Die Einberufung des Gipfels erfolgt nicht ohne politischen Kontext. Bundesfinanzminister Lars Klingbeil (SPD) hatte zuvor in einem SPIEGEL-Interview gefordert, die Kerosinversorgung mit aller Entschlossenheit sicherzustellen. „Wir müssen die Warnungen vor Kerosinknappheit sehr ernst nehmen“, so Klingbeil, der die Regierung aufforderte, die Versorgungssicherheit stets im Blick zu behalten.

Diese Forderung scheint nun Früchte zu tragen, auch wenn Reiche betont, dass bereits 50.000 Tonnen Jet-Treibstoff aus den strategischen Reserven freigegeben wurden. Sollte die physische Knappheit Europa erreichen, seien weitere Maßnahmen geplant.

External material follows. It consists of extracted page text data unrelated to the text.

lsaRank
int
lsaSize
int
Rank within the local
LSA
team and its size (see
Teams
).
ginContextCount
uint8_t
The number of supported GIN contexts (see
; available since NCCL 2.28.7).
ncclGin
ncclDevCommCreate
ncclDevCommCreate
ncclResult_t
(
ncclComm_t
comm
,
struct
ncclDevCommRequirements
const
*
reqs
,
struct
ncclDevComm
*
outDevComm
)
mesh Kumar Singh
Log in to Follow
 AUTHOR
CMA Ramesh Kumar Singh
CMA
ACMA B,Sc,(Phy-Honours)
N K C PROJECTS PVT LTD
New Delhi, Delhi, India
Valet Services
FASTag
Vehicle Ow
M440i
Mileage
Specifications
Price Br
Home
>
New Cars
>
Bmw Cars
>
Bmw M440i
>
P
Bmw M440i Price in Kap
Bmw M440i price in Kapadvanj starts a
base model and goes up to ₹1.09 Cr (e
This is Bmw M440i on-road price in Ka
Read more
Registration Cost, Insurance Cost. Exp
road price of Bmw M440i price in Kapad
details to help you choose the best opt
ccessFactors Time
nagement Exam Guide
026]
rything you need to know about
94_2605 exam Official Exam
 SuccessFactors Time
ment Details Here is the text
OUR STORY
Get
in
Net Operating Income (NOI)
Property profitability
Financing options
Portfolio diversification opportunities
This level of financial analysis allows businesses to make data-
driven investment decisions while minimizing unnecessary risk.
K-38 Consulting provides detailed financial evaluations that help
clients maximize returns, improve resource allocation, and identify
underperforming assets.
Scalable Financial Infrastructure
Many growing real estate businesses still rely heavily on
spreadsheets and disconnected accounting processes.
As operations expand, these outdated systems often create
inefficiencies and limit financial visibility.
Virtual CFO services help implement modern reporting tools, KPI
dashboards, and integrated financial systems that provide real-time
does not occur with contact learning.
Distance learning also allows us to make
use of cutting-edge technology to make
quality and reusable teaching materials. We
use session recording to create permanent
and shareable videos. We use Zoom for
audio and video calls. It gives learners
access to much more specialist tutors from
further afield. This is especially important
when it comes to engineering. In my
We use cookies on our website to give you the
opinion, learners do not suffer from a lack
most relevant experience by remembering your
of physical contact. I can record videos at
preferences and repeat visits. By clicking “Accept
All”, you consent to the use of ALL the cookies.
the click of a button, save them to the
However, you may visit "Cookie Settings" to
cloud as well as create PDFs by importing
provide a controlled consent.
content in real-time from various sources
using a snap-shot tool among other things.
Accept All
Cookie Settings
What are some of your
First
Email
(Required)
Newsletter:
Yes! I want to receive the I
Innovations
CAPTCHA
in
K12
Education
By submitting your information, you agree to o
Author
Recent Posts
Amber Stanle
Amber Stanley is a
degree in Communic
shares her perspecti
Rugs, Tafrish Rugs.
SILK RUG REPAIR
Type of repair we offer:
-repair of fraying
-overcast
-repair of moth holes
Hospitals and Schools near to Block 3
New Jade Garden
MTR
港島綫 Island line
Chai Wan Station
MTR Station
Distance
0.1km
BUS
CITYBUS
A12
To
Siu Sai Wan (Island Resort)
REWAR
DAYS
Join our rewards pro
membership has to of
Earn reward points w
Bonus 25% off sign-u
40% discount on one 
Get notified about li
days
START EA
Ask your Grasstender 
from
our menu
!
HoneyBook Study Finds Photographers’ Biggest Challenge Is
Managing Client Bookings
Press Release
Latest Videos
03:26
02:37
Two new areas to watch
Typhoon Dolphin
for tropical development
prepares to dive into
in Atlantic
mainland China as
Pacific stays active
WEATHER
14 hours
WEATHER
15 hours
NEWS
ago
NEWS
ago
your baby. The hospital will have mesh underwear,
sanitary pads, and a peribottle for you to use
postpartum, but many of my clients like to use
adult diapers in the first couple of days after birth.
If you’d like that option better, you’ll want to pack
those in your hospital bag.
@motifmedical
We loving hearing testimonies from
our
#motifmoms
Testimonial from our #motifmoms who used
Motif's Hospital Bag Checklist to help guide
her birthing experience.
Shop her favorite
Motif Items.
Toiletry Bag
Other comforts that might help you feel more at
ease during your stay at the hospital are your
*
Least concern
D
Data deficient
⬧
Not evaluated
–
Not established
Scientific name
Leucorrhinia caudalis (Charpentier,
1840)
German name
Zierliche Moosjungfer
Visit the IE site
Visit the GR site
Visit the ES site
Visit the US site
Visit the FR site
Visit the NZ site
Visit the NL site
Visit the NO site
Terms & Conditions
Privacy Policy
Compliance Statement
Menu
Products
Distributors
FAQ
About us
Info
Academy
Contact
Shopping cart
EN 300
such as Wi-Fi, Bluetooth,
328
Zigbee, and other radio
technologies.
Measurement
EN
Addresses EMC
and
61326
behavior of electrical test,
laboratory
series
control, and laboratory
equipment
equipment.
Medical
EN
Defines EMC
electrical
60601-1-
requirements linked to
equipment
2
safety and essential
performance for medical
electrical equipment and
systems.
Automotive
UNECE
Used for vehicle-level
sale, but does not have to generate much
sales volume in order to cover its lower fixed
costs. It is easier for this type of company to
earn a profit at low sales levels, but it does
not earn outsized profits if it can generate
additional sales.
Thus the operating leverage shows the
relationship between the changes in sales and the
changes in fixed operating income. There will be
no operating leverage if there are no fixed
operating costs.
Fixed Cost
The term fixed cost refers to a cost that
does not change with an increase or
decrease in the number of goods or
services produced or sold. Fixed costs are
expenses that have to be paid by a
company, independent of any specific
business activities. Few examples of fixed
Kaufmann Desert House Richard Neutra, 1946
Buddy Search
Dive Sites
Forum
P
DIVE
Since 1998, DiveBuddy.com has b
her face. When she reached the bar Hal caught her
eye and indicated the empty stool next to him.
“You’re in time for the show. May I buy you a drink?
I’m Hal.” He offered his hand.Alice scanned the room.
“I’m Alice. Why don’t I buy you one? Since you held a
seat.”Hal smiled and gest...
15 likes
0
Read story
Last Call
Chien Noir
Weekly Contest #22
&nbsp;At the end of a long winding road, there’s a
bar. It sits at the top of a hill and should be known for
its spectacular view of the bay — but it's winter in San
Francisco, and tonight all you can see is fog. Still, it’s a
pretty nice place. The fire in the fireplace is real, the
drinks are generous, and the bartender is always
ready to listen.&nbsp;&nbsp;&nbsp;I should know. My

Internationale Warnungen und Branchenstimmen

Die Internationale Energieagentur (IEA) unter ihrem Chef Fatih Birol hatte jüngst gewarnt, dass in Europa bereits im Mai Engpässe bei Flugzeugbenzin auftreten könnten. Der Mineralölwirtschaftsverband Fuels und Energie relativierte diese Einschätzung zwar, räumte aber ein, dass die Lage „permanent neu bewertet“ werden müsse.

Die Luftfahrtbranche steht somit vor einer doppelten Herausforderung: Einerseits die unmittelbare Versorgungssicherheit, andererseits die langfristige Planung in unsicheren Zeiten. Der für Montag angesetzte Gipfel soll hier Klarheit schaffen und mögliche Handlungsoptionen ausloten.

Reiche betonte abschließend, dass ihr Ministerium nicht nur mit der Luftfahrtbranche, sondern auch mit anderen Ressorts im intensiven Dialog stehe, um eine koordinierte Antwort auf die Krise zu finden.